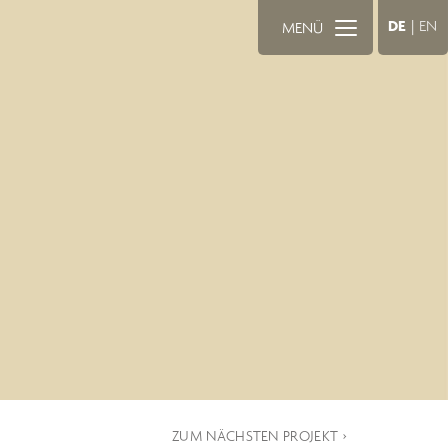
DE
|
EN
MENÜ
ZUM NÄCHSTEN PROJEKT ›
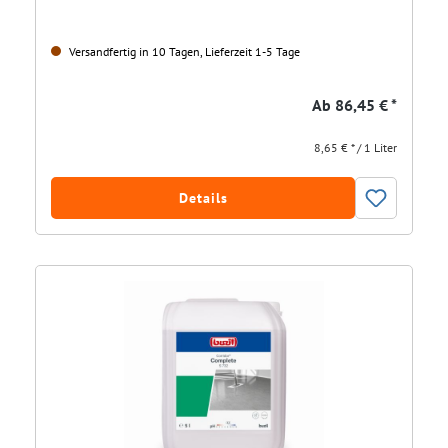
Versandfertig in 10 Tagen, Lieferzeit 1-5 Tage
Ab
86,45 € *
8,65 € * / 1 Liter
Details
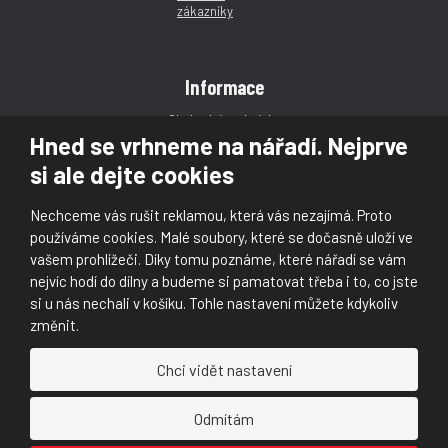
Informace
Obchodní podmínky
Hned se vrhneme na nářadí. Nejprve
Reklamace
si ale dejte cookies
Magazín
Poradna
Nechceme vás rušit reklamou, která vás nezajímá. Proto
Kontakt
používáme cookies. Malé soubory, které se dočasně uloží ve
vašem prohlížeči. Díky tomu poznáme, které nářadí se vám
nejvíc hodí do dílny a budeme si pamatovat třeba i to, co jste
si u nás nechali v košíku. Tohle nastavení můžete kdykoliv
změnit.
© 2026, Škaloud s.r.o.
Chci vidět nastavení
Prohlášení o přístupnosti
|
Ochrana osobních údajů (GDPR)
|
Mapa stránek
|
|
Nastavení cookies
Odmítám
Náš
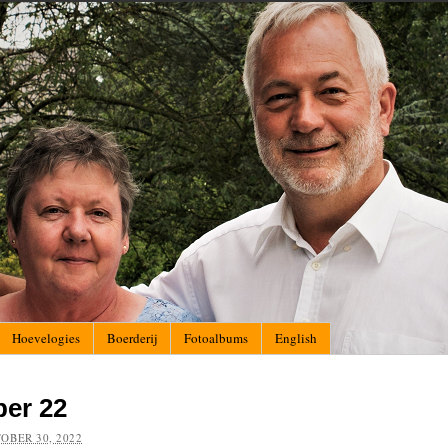
Hoevelogies
Boerderij
Fotoalbums
English
er 22
OBER 30, 2022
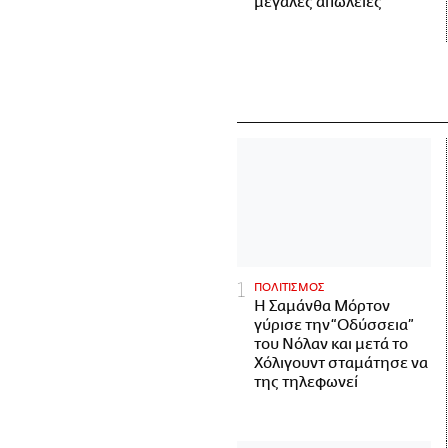
μεγάλες απώλειες
ΠΟΛΙΤΙΣΜΟΣ
Η Σαμάνθα Μόρτον
γύρισε την “Οδύσσεια”
του Νόλαν και μετά το
Χόλιγουντ σταμάτησε να
της τηλεφωνεί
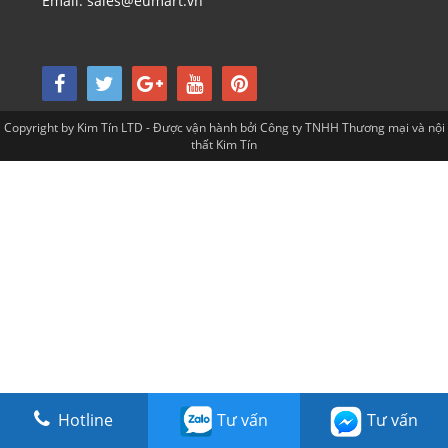
Email: sales@eumart.vn
Copyright by Kim Tín LTD - Được vận hành bởi Công ty TNHH Thương mại và nội
thất Kim Tín
Hotline
Tư vấn
Tư vấn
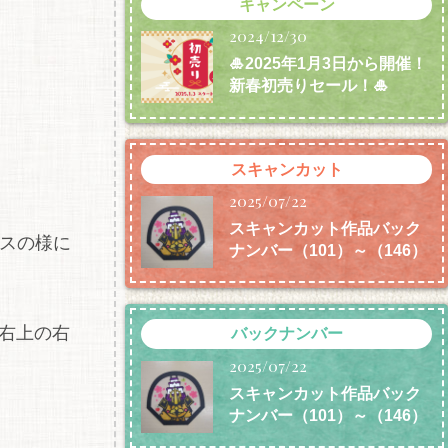
キャンペーン
2024/12/30
🎍2025年1月3日から開催！
新春初売りセール！🎍
スキャンカット
2025/07/22
スキャンカット作品バック
スの様に
ナンバー（101）～（146）
右上の右
バックナンバー
2025/07/22
スキャンカット作品バック
ナンバー（101）～（146）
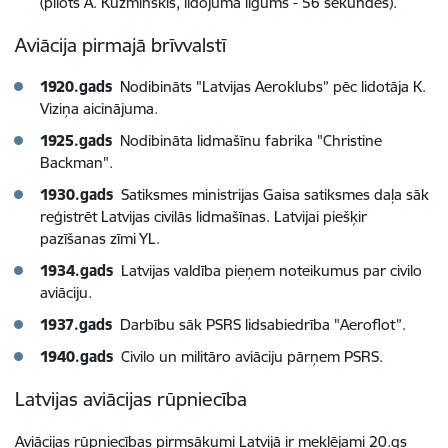
(pilots A. Kuzminskis, lidojuma ilgums - 56 sekundes).
Aviācija pirmajā brīvvalstī
1920.gads
Nodibināts "Latvijas Aeroklubs” pēc lidotāja K.
Viziņa aicinājuma.
1925.gads
Nodibināta lidmašīnu fabrika "Christine
Backman".
1930.gads
Satiksmes ministrijas Gaisa satiksmes daļa sāk
reģistrēt Latvijas civilās lidmašīnas. Latvijai piešķir
pazīšanas zīmi YL.
1934.gads
Latvijas valdība pieņem noteikumus par civilo
aviāciju.
1937.gads
Darbību sāk PSRS lidsabiedrība "Aeroflot”.
1940.gads
Civilo un militāro aviāciju pārņem PSRS.
Latvijas aviācijas rūpniecība
Aviācijas rūpniecības pirmsākumi Latvijā ir meklējami 20.gs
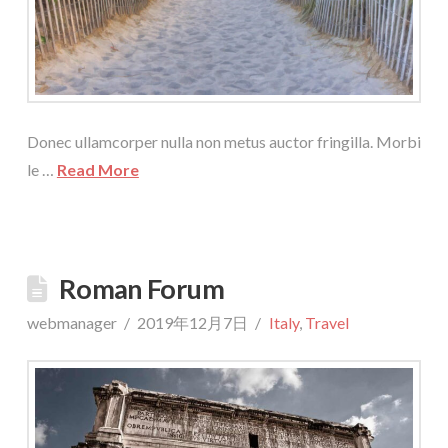
Donec ullamcorper nulla non metus auctor fringilla. Morbi
le …
Read More
Roman Forum
webmanager
2019年12月7日
Italy
,
Travel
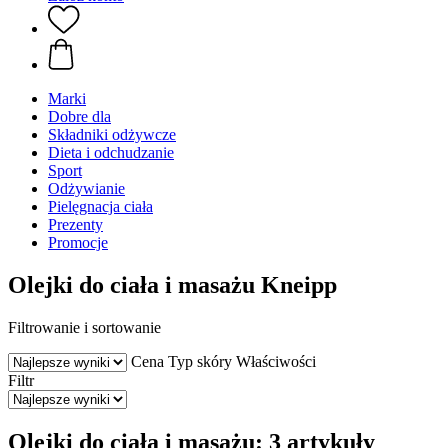
Marki
Dobre dla
Składniki odżywcze
Dieta i odchudzanie
Sport
Odżywianie
Pielęgnacja ciała
Prezenty
Promocje
Olejki do ciała i masażu Kneipp
Filtrowanie i sortowanie
Cena
Typ skóry
Właściwości
Filtr
Olejki do ciała i masażu: 3 artykuły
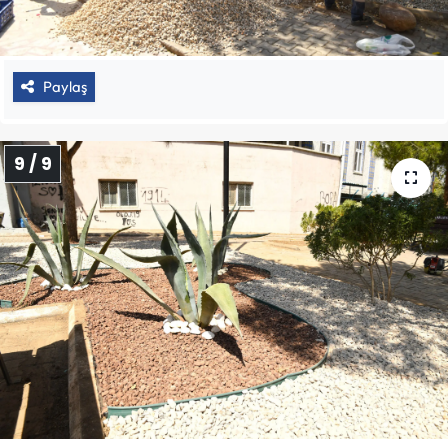
Paylaş
9 / 9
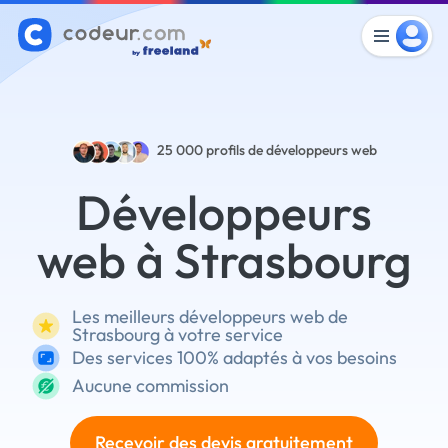
25 000
profils de développeurs web
Développeurs
web à Strasbourg
Les meilleurs développeurs web de
Strasbourg à votre service
Des services 100% adaptés à vos besoins
Aucune commission
Recevoir des devis gratuitement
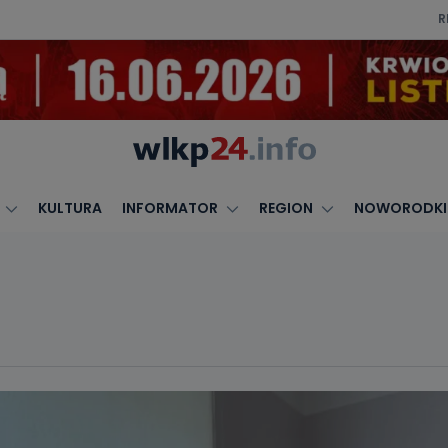
R
KULTURA
INFORMATOR
REGION
NOWORODKI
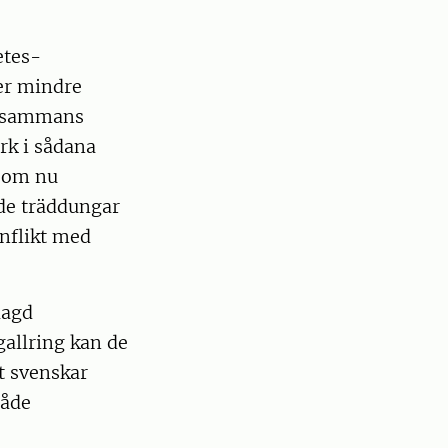
etes-
er mindre
llsammans
rk i sådana
 som nu
nde träddungar
onflikt med
lagd
gallring kan de
t svenskar
både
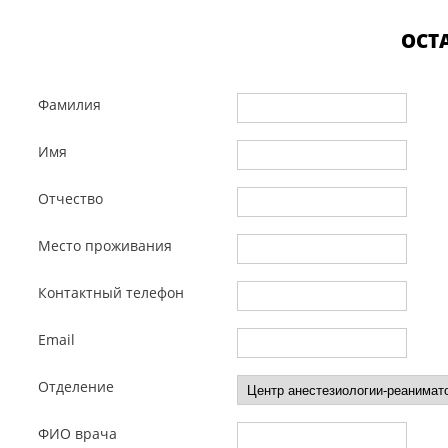
ОСТ
Фамилия
Имя
Отчество
Место проживания
Контактный телефон
Email
Отделение
ФИО врача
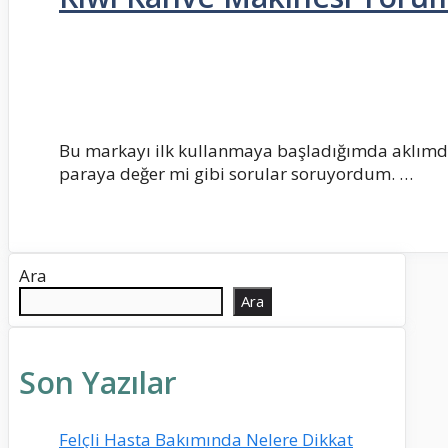
Bu markayı ilk kullanmaya başladığımda aklımda 
paraya değer mi gibi sorular soruyordum. …
Ara
Ara
Son Yazılar
Felçli Hasta Bakımında Nelere Dikkat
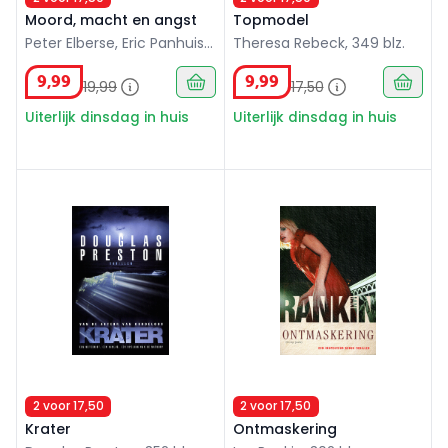
Moord, macht en angst
Topmodel
Peter Elberse, Eric Panhuis,
Theresa Rebeck, 349 blz.
276 blz.
9
,
99
9
,
99
19
,
99
17
,
50
Uiterlijk dinsdag in huis
Uiterlijk dinsdag in huis
Krater
Ontmaskering
2 voor 17,50
2 voor 17,50
Krater
Ontmaskering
----
Assignment: The listing above is to be written out again exactly, with its pictures omitted.

Solution to the exercise:
DE
|
EN
MENÜ
ZUM NÄCHSTEN PROJEKT ›
Versandfertig in 10 Tagen, Lieferzeit 1-5 Tage
Ab
86,45 € *
8,65 € * / 1 Liter
Details
Informace
Obchodní podmínky
Hned se vrhneme na nářadí. Nejprve
Reklamace
si ale dejte cookies
Magazín
Poradna
Nechceme vás rušit reklamou, která vás nezajímá. Proto
Kontakt
používáme cookies. Malé soubory, které se dočasně uloží ve
vašem prohlížeči. Díky tomu poznáme, které nářadí se vám
nejvíc hodí do dílny a budeme si pamatovat třeba i to, co jste
si u nás nechali v košíku. Tohle nastavení můžete kdykoliv
změnit.
© 2026, Škaloud s.r.o.
Chci vidět nastavení
Prohlášení o přístupnosti
|
Ochrana osobních údajů (GDPR)
|
Mapa stránek
|
|
Nastavení cookies
Odmítám
Náš
Hoevelogies
Boerderij
Fotoalbums
English
er 22
OBER 30, 2022
μεγάλες απώλειες
ΠΟΛΙΤΙΣΜΟΣ
Η Σαμάνθα Μόρτον
γύρισε την “Οδύσσεια”
του Νόλαν και μετά το
Χόλιγουντ σταμάτησε να
της τηλεφωνεί
Email: sales@eumart.vn
Copyright by Kim Tín LTD - Được vận hành bởi Công ty TNHH Thương mại và nội
thất Kim Tín
Hotline
Tư vấn
Tư vấn
キャンペーン
2024/12/30
🎍2025年1月3日から開催！
新春初売りセール！🎍
スキャンカット
2025/07/22
スキャンカット作品バック
スの様に
ナンバー（101）～（146）
右上の右
バックナンバー
2025/07/22
スキャンカット作品バック
ナンバー（101）～（146）
(pilots A. Kuzminskis, lidojuma ilgums - 56 sekundes).
Aviācija pirmajā brīvvalstī
1920.gads
Nodibināts "Latvijas Aeroklubs” pēc lidotāja K.
Viziņa aicinājuma.
1925.gads
Nodibināta lidmašīnu fabrika "Christine
Backman".
1930.gads
Satiksmes ministrijas Gaisa satiksmes daļa sāk
reģistrēt Latvijas civilās lidmašīnas. Latvijai piešķir
pazīšanas zīmi YL.
1934.gads
Latvijas valdība pieņem noteikumus par civilo
aviāciju.
1937.gads
Darbību sāk PSRS lidsabiedrība "Aeroflot”.
1940.gads
Civilo un militāro aviāciju pārņem PSRS.
Latvijas aviācijas rūpniecība
Aviācijas rūpniecības pirmsākumi Latvijā ir meklējami 20.gs
Donec ullamcorper nulla non metus auctor fringilla. Morbi
le …
Read More
Roman Forum
webmanager
2019年12月7日
Italy
,
Travel
Marki
Dobre dla
Składniki odżywcze
Dieta i odchudzanie
Sport
Odżywianie
Pielęgnacja ciała
Prezenty
Promocje
Olejki do ciała i masażu Kneipp
Filtrowanie i sortowanie
Cena
Typ skóry
Właściwości
Filtr
Olejki do ciała i masażu: 3 artykuły
Paylaş
9 / 9
25 000
profils de développeurs web
Développeurs
web à Strasbourg
Les meilleurs développeurs web de
Strasbourg à votre service
Des services 100% adaptés à vos besoins
Aucune commission
Recevoir des devis gratuitement
R
KULTURA
INFORMATOR
REGION
NOWORODKI
etes-
er mindre
llsammans
rk i sådana
 som nu
nde träddungar
onflikt med
lagd
gallring kan de
t svenskar
både
ОСТ
Фамилия
Имя
Отчество
Место проживания
Контактный телефон
Email
Отделение
ФИО врача
Bu markayı ilk kullanmaya başladığımda aklımda 
paraya değer mi gibi sorular soruyordum. …
Ara
Ara
Son Yazılar
Felçli Hasta Bakımında Nelere Dikkat
Moord, macht en angst
Topmodel
Peter Elberse, Eric Panhuis,
Theresa Rebeck, 349 blz.
276 blz.
9
,
99
9
,
99
19
,
99
17
,
50
Uiterlijk dinsdag in huis
Uiterlijk dinsdag in huis
Krater
Ontmaskering
2 voor 17,50
2 voor 17,50
Krater
Ontmaskering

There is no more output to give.